## Start SUPPLIED RECORDS

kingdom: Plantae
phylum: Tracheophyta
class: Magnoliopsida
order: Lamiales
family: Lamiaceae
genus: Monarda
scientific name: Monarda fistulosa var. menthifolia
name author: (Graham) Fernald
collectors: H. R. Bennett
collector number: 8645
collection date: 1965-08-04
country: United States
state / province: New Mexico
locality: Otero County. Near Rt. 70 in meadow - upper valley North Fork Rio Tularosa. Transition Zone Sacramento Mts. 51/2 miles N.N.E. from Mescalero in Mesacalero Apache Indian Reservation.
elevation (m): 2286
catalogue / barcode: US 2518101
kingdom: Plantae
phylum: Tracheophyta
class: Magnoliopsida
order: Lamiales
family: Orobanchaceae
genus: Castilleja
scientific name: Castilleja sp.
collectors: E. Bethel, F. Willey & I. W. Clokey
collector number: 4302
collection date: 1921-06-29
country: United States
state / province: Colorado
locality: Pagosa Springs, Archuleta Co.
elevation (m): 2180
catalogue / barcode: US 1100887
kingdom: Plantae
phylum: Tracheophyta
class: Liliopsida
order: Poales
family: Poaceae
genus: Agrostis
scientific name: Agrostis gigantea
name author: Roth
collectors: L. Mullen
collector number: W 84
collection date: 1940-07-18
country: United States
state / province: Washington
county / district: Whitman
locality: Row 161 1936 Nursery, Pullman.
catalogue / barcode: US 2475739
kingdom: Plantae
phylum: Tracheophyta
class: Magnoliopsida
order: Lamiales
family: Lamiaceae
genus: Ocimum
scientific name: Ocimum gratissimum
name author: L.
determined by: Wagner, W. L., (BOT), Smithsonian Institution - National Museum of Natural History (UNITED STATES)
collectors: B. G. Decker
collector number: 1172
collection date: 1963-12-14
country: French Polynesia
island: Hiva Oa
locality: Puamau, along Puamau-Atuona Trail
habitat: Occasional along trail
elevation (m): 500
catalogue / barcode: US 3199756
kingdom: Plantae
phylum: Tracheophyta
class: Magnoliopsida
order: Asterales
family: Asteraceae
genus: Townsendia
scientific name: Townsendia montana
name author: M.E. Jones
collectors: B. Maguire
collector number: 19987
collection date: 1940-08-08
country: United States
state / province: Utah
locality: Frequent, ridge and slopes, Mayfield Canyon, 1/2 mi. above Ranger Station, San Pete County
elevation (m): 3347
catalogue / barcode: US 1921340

## End SUPPLIED RECORDS

### EXERCISE AIM
Format the stretch of entries above from the line that contains "catalogue / barcode: US 2518101" through the line that contains "county / district: Whitman", both included, as a numbered list. Leave out any blank lines.

### TASK ANSWER
1. catalogue / barcode: US 2518101
2. kingdom: Plantae
3. phylum: Tracheophyta
4. class: Magnoliopsida
5. order: Lamiales
6. family: Orobanchaceae
7. genus: Castilleja
8. scientific name: Castilleja sp.
9. collectors: E. Bethel, F. Willey & I. W. Clokey
10. collector number: 4302
11. collection date: 1921-06-29
12. country: United States
13. state / province: Colorado
14. locality: Pagosa Springs, Archuleta Co.
15. elevation (m): 2180
16. catalogue / barcode: US 1100887
17. kingdom: Plantae
18. phylum: Tracheophyta
19. class: Liliopsida
20. order: Poales
21. family: Poaceae
22. genus: Agrostis
23. scientific name: Agrostis gigantea
24. name author: Roth
25. collectors: L. Mullen
26. collector number: W 84
27. collection date: 1940-07-18
28. country: United States
29. state / province: Washington
30. county / district: Whitman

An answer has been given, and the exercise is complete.